Australian researchers are recruiting 45 and Up Study participants to investigate whether text messages about a heart-healthy lifestyle can prevent future heart attacks, stroke and heart disease.
The 45 and Up Mobile Health Study is run by researchers from the University of Sydney, including Professor Clara Chow, Associate Professor Sarah Zaman, Anushriya Pant and Simone Marschner. It will measure the effect of text messages that contain personalised and supportive health advice.
Researchers hope to recruit 1000 participants who have heart disease, or are at risk of developing it, to take part in the study later this year, with text messages sent regularly to half the participants over a three-month period.

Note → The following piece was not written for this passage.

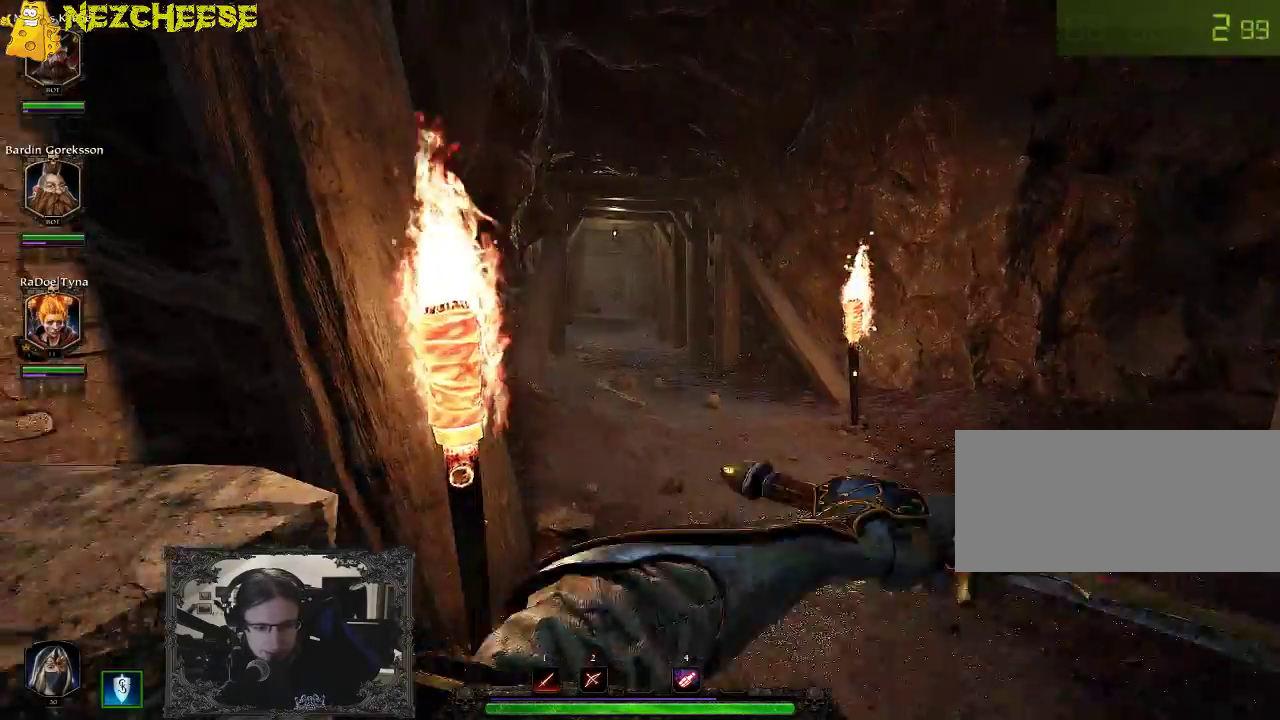
{"keys": ["w"], "events": [[50, "d", "down"], [133, "d", "up"]]}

Participants’ behaviour such as exercise, smoking status, alcohol consumption and diet – which are all modifiable risk factors for heart disease – will be measured through surveys at the start and end of the three months. Any major health events experienced by participants for one year after the text messages end will be recorded using approved data from hospitals, Medicare and the Pharmaceutical Benefits Scheme.
It’s a terrific opportunity to test texting interventions in an older population, says Anushriya Pant. “Previous research has shown that text messages can increase a person’s healthy behaviour, but there hasn’t been much focus on older populations or people from diverse backgrounds,” Pant says. “That’s what makes the 45 and Up Study so valuable for our research – it’s like testing on a national cohort.”

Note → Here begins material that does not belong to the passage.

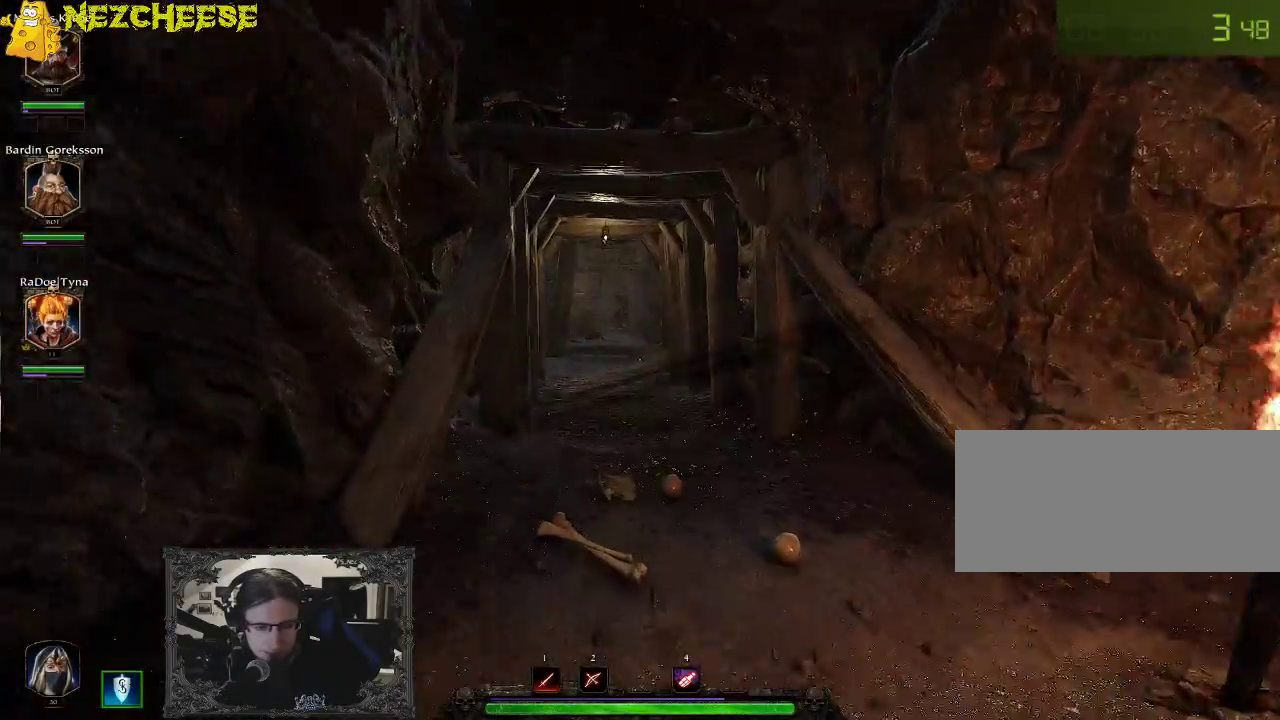
{"keys": ["w"], "events": []}
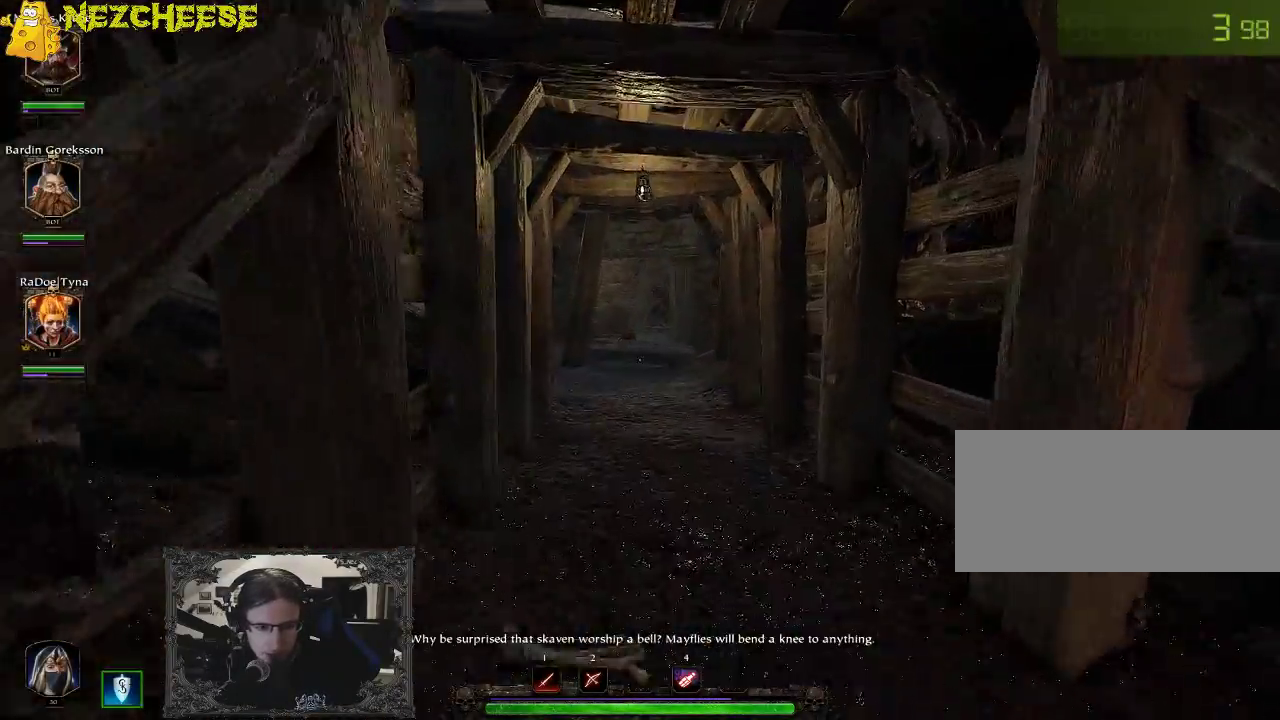
{"keys": ["w"], "events": []}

More than 1.2 million Australians have a condition related to heart, stroke or vascular disease. These illnesses predominantly impact older Australians, with 80% of all hospitalisations related to cardiovascular disease (CVD) occurring in people over 55.
The research is using the power of algorithms to deliver effective health messages. “Participants initially will be asked questions about their lifestyle, like whether they are vegetarian, if they smoke, how often they exercise or if they have diabetes,” Pant says. “That information is then used to select the most suitable text messages.”
This technology, known as TextCare, was co-developed by Professor Chow, a cardiologist at Westmead Hospital and Academic Director of the Westmead Applied Research Centre. Earlier research from Professor Chow showed that heart attack survivors receiving health advice via text message were twice as likely to exercise and 33% more likely to quit smoking compared to those not receiving messages.
“Hopefully this intervention can teach people about a heart-healthy lifestyle”, Pant says. “Our research findings may help with the implementation of text programs in the wide community and clinical practices, where there’s potential for great impact.”